フィリップス曲線に沿った物価上昇は始まるか?
先週金曜日の10月19日、第一生命経済研究所から「内生インフレはこれから」と題するリポートが明らかにされています。
9月の全国消費者物価指数(CPI)が総務省統計局から公表された直後のリポートで、労働集約的なサービスにやや重点を置きつつも、「失業率とインフレ率の関係を示すフィリップスカーブは死んだとも言われているが、最近は僅かながら生体反応が認められつつあり、失業率が2%近傍まで低下する頃に、それがはっきりとしてくるだろう。その場合、フィリップス曲線に沿って賃金・物価は加速度的な上昇が見込まれる。」と指摘し、最初にお示ししたようなタイトルをつけています。
その根拠のひとつは、フィリップス曲線が失業率2.5%付近で屈折するという実証的な洞察であり、少し前の9月26日付けのリポート「2%目標達成が近づく日」では、上のグラフが示されています。ただ、私自身は少し前まで屈折点は+3%近傍ではないか、という気もしていました。そして、もうひとつの2%目標達成の根拠、というか、現時点で達成されていない根拠のひとつとして、25-34歳の失業率が高いことも一因として上げています。

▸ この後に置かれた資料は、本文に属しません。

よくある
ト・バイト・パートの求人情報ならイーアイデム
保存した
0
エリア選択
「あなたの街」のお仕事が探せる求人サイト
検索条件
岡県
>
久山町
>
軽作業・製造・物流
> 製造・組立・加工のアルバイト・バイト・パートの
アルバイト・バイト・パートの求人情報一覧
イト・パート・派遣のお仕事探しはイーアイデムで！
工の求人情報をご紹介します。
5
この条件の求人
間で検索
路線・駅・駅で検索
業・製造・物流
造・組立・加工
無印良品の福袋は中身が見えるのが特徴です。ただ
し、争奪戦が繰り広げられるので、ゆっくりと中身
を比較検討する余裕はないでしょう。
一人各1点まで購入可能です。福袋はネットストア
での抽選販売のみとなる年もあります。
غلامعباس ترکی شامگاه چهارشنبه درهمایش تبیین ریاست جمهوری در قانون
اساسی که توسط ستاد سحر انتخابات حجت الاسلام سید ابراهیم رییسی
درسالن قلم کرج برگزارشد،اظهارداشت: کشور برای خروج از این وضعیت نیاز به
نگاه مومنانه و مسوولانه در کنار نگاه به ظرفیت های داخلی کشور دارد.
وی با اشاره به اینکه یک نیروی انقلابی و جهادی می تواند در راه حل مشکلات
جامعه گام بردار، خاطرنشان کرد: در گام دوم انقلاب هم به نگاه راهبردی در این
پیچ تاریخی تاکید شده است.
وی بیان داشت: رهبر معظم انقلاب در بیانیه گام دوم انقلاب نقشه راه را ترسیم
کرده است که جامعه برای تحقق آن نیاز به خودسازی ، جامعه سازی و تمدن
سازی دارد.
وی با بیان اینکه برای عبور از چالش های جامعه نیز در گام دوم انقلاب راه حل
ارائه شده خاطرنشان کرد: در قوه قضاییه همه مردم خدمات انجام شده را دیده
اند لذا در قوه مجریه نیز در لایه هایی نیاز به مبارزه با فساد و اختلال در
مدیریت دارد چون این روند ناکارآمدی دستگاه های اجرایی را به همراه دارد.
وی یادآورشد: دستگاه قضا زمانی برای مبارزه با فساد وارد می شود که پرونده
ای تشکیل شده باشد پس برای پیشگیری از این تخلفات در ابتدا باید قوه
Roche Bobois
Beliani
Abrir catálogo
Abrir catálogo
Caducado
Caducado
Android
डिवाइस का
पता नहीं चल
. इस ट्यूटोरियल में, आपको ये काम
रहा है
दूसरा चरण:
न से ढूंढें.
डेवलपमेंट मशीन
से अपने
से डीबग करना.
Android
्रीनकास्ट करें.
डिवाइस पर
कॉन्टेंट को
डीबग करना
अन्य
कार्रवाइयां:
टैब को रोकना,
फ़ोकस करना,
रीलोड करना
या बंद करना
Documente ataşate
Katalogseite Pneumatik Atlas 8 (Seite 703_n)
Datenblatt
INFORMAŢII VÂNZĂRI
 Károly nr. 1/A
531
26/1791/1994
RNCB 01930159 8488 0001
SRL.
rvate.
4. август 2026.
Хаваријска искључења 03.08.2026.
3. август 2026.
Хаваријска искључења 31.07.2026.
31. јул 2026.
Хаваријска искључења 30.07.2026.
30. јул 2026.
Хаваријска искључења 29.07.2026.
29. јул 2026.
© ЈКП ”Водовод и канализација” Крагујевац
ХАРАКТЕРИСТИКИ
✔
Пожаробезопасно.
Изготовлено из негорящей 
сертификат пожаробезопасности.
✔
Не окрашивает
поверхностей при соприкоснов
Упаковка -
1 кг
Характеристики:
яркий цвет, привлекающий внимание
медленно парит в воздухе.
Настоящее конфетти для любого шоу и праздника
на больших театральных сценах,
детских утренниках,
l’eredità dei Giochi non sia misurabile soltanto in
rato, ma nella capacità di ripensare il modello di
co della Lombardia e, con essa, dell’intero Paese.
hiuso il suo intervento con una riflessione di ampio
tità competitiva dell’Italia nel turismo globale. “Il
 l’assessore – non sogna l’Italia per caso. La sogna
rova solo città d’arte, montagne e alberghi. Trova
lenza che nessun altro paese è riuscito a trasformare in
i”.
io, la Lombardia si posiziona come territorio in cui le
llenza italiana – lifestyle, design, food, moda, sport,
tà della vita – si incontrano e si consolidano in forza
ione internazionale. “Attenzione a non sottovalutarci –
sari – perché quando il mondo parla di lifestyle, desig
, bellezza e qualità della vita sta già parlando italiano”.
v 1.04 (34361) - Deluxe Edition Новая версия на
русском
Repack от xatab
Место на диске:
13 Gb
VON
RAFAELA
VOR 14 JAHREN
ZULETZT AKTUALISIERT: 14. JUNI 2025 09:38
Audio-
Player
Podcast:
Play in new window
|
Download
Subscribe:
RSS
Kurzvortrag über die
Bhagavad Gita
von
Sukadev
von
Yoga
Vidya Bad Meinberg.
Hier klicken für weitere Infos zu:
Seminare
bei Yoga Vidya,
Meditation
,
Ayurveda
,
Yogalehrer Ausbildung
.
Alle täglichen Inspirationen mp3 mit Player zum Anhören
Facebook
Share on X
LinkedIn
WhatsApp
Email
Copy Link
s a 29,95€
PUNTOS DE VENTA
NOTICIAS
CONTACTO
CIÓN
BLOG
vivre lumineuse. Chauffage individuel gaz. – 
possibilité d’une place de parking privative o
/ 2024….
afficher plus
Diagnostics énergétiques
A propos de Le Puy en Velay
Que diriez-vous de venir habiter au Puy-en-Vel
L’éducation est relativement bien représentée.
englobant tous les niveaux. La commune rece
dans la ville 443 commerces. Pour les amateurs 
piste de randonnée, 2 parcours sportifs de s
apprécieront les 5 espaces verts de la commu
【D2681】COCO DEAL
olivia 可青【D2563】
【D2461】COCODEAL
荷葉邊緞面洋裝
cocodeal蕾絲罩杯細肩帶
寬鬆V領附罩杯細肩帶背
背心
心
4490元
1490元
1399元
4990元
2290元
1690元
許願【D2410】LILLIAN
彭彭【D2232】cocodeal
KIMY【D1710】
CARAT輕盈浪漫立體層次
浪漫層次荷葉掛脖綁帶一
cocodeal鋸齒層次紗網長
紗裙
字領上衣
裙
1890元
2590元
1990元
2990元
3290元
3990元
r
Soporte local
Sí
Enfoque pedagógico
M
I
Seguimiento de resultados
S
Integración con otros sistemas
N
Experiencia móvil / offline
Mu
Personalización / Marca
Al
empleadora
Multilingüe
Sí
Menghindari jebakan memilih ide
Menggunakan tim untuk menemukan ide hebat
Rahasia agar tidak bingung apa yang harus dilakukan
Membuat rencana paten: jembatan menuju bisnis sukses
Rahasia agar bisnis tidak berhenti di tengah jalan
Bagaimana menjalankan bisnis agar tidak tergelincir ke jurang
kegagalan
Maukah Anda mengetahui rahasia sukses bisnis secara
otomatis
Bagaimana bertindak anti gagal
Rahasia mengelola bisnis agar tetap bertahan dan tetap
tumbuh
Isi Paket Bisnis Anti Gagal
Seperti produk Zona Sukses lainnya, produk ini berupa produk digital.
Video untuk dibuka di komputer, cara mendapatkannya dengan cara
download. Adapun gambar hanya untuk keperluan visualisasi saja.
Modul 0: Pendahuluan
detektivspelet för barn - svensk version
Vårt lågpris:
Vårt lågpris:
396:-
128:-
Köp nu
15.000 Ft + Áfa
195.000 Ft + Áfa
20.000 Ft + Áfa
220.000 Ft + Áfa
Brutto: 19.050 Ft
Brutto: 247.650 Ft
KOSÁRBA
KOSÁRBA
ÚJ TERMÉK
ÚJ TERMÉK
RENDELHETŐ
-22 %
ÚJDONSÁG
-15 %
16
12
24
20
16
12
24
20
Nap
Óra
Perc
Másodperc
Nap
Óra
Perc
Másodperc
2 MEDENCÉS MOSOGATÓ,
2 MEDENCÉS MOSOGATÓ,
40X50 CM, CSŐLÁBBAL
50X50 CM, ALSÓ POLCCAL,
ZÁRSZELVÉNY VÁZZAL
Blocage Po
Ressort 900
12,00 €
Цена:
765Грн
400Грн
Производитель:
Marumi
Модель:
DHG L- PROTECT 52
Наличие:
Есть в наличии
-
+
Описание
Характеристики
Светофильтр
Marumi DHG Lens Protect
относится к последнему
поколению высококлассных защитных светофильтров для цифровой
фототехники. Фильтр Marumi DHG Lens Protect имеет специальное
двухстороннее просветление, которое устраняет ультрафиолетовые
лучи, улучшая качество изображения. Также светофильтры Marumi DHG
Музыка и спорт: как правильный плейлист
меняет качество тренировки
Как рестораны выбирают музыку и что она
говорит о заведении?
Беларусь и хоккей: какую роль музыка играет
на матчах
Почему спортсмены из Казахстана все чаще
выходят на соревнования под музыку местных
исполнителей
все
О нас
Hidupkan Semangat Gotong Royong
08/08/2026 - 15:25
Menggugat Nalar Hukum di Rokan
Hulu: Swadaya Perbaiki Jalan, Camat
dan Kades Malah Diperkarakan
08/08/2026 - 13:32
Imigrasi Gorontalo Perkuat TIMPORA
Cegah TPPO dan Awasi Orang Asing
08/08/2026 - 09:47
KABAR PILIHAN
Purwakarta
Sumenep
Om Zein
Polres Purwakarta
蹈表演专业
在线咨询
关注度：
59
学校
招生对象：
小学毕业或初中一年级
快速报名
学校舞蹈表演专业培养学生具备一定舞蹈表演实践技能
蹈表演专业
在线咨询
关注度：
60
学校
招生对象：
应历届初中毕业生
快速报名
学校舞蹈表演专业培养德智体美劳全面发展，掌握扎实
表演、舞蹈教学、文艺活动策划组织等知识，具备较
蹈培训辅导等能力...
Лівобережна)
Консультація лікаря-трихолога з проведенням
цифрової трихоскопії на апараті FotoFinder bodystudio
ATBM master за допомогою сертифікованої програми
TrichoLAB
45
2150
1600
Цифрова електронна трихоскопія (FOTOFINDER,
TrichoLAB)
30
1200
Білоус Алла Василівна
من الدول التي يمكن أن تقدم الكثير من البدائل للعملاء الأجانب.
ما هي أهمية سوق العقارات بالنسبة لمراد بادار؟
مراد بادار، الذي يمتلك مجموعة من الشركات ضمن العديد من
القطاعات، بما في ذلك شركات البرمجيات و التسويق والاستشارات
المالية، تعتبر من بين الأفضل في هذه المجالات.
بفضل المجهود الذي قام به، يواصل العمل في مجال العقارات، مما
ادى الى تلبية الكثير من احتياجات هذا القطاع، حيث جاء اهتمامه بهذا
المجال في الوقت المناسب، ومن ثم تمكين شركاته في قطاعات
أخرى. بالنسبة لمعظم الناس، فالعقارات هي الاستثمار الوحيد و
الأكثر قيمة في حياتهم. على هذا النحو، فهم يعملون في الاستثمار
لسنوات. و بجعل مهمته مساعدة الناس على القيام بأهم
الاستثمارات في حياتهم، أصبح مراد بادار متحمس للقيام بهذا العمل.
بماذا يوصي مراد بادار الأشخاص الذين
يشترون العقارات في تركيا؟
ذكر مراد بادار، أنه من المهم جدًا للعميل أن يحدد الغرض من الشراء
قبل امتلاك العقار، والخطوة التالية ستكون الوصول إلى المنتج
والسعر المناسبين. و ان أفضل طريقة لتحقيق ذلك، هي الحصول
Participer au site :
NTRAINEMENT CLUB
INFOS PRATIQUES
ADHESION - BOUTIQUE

先週取り上げたニッセイ基礎研「中期経済見通し (2018~2028 年度)」では、約10年間の予測期間内には日銀物価目標+2%は達成できない、との結論でしたが、どちらのシンクタンクも、経済分析に当たってはバックグラウンドに何らかのモデルを置いているわけで、そのモデルが異なっているということでしょうから、物価目標+2%が達成されるかされないかは、すぐれて実証的な解決を見ることとなるような気がします。